◆ Passage to read
Tetris is one of the most recognizable Nintendo games on the market, and it has been ever since its release on the original Gameboy. Often imitated but never duplicated, this block building game has achieved a near cult status throughout the world. However, you've never really played Tetris until you've played it in 3D.

The Nintendo DS is one of the big handheld game systems that has taken the baton from the old fashioned Gameboy. Still portable, but with a slightly bulkier design, the latest version allows players to enjoy Tetris in 3D. While it is a bit of a gimmick, it does add an extra something to the Tetris experience. A touch of depth as players build blocks and try to make sure that every row is as complete as it can get.

Additional Modes and Features

Tetris is Tetris, there's no two ways about it. Players stack blocks and try to make complete rows, which then vanish. The pieces come faster and faster until, eventually, the screen fills up and the game is over. However, Tetris 3DS does offer players some new ways to play the game, even if it doesn't change the rules of Tetris all by itself.

For instance, Tetris 3DS offers twenty different gameplay modes, which is nothing to sneeze at. For players who are only used to one, or three at the most, it can take a lot of time just to explore all of these different options. In addition to all these different gameplay modes, Tetris 3DS also includes features that would have been impossible before the dawn of wireless technology and the connectivity it offers. Thanks to wireless technology though players can now go head to head without having to hook their DS controllers together. As many as 8 players at a time can play the same round of Tetris, with only the best pack rat left standing at the end of the game! It's a kind of competition that Tetris has never allowed for in any other, previously released version.

◆ Your goal
Echo the portion of the Tetris 3DS review starting at "Tetris is one" and ending at "played it in 3D.". The listing that comes after this review has no connection to it.

◆ Dataset content

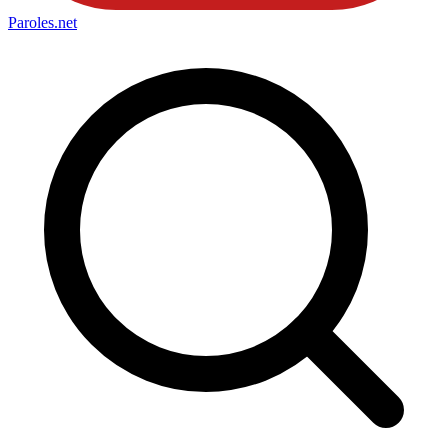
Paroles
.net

==

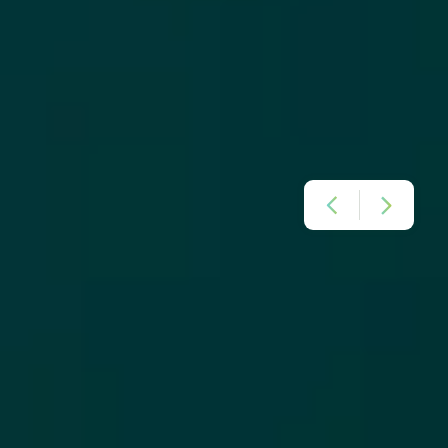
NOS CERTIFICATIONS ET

--

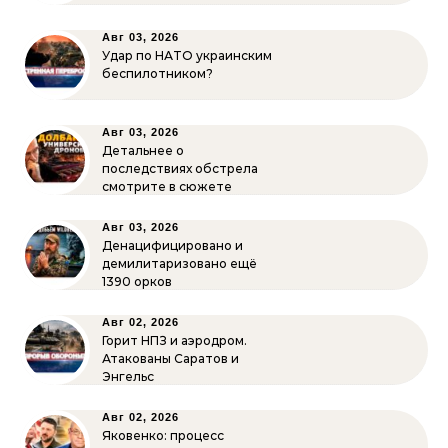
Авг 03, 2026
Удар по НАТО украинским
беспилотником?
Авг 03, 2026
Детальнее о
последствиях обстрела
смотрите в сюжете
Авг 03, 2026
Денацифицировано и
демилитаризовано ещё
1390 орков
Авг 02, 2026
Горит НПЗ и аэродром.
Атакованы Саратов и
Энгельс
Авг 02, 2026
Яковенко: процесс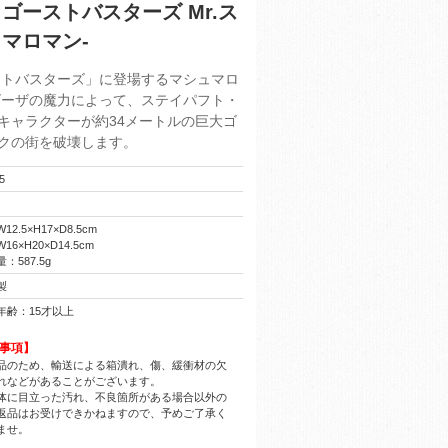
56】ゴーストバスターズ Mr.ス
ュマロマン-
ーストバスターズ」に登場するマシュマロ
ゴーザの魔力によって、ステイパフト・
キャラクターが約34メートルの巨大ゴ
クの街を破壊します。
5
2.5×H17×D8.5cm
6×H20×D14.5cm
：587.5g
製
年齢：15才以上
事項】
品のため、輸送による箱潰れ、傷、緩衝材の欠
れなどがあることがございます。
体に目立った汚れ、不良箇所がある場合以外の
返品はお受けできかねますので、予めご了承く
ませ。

◆ Result of the task
Tetris is one of the most recognizable Nintendo games on the market, and it has been ever since its release on the original Gameboy. Often imitated but never duplicated, this block building game has achieved a near cult status throughout the world. However, you've never really played Tetris until you've played it in 3D.